Dalla sua, una popolarità da far invidia. Eletto sindaco di Roma nel 2001 col 53% dei consensi, viene riconfermato 5 anni dopo col 61 per cento. Ma al richiamo della politica aveva risposto molto tempo prima. Negli anni ’70 è già nella federazione giovanile del partito comunista, per diventare deputato nell’87.

Favorevole alla svolta della Bolognina di Achille Occhetto e alla trasformazione del partito comunista in Partito Democratico della Sinistra, nel 1996 è chiamato da Romano Prodi a condividere la leadership dell’Ulivo. Dopo la vittoria del Centrosinistra, diviene vicepresidente del Consiglio e Ministro dei Beni Culturali e ambientali.

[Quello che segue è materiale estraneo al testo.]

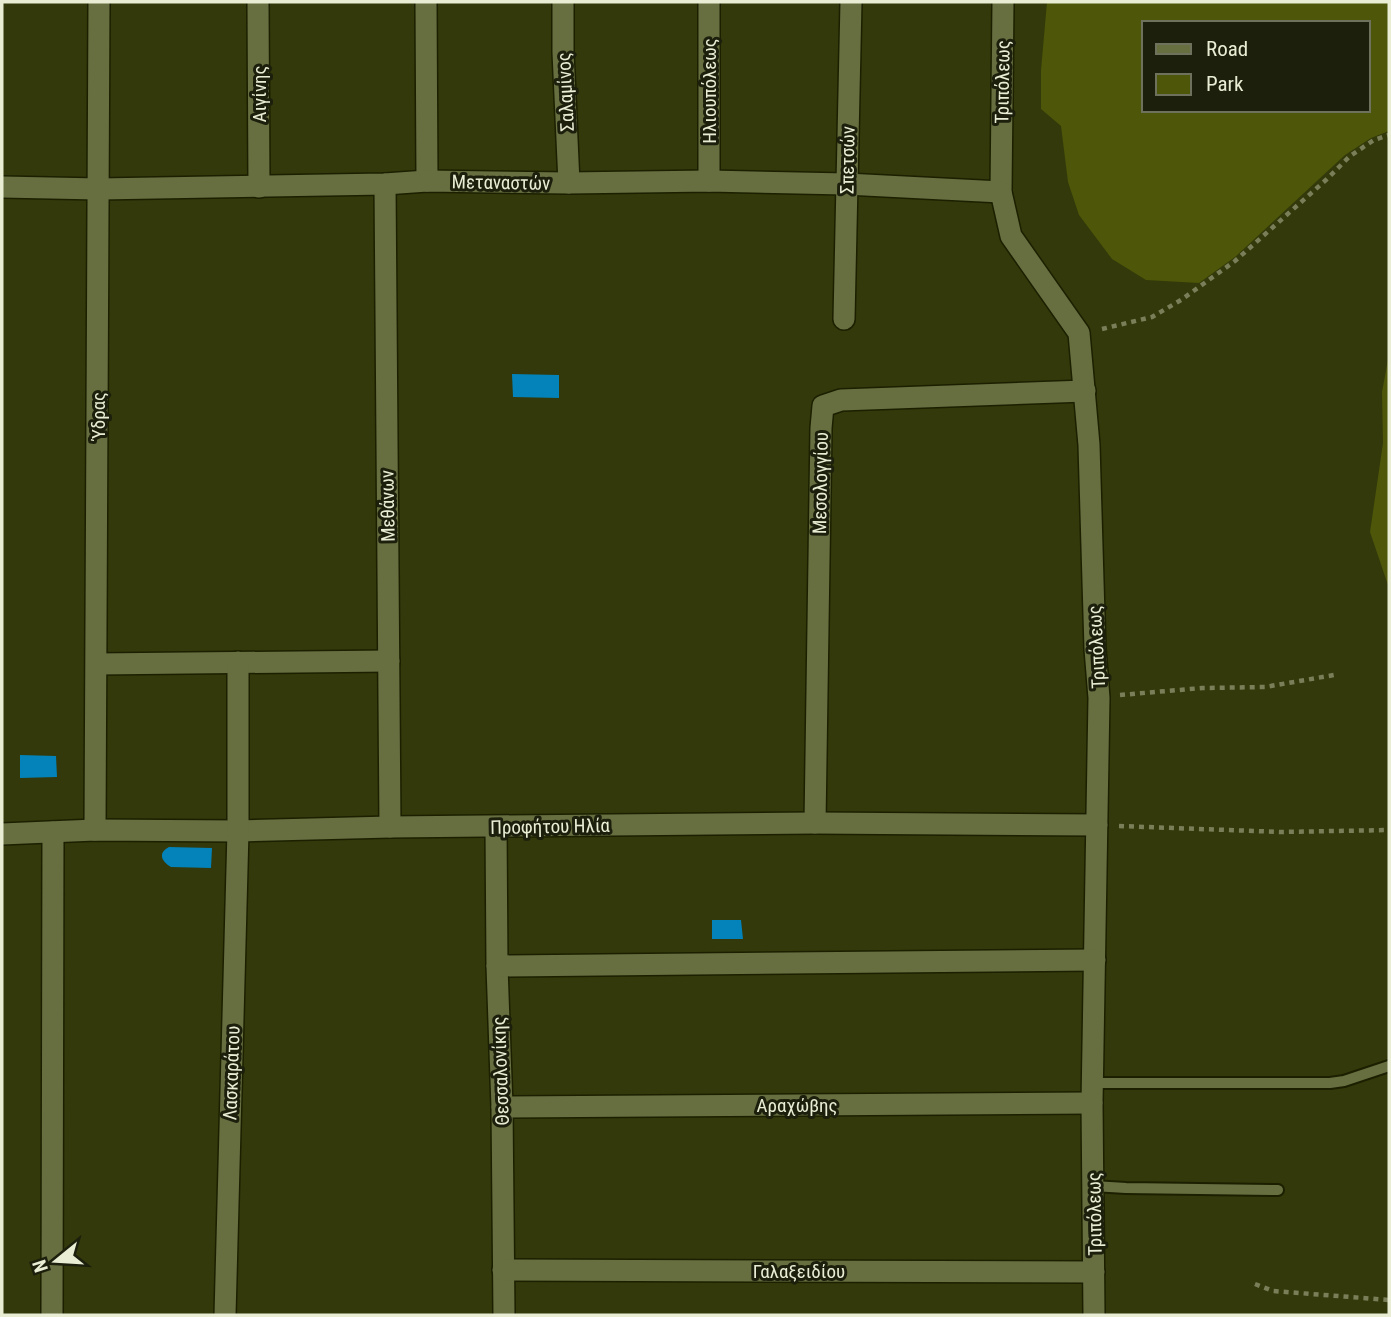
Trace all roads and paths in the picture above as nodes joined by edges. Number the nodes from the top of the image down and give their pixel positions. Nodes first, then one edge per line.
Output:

Nel ’98, dopo la caduta del governo Prodi, è eletto Segretario nazionale dei Democratici di Sinistra e tre anni dopo è primo cittadino della capitale. Con i suoi pregi e i suoi difetti, il veltronismo diventa una corrente della sinistra, fatta di impegno sociale e dialogo con le varie categorie professionali.

A giugno, espone la sua agenda riformista per guidare il partito democratico. “Voglio dirlo chiaramente, è la precarietà, soprattutto la precarietà dei giovani e delle ragazze nel nostro paese, quella che noi dobbiamo combattere. La nostra battaglia, come diceva Olfo Palme con un’espressione che mi piace ricordare, la nostra battaglia non è contro la ricchezza, ma contro la povertà. Teniamolo sempre presente”.

Forte del successo alle primarie, per Veltroni si tratta ora di non deludere le aspettative.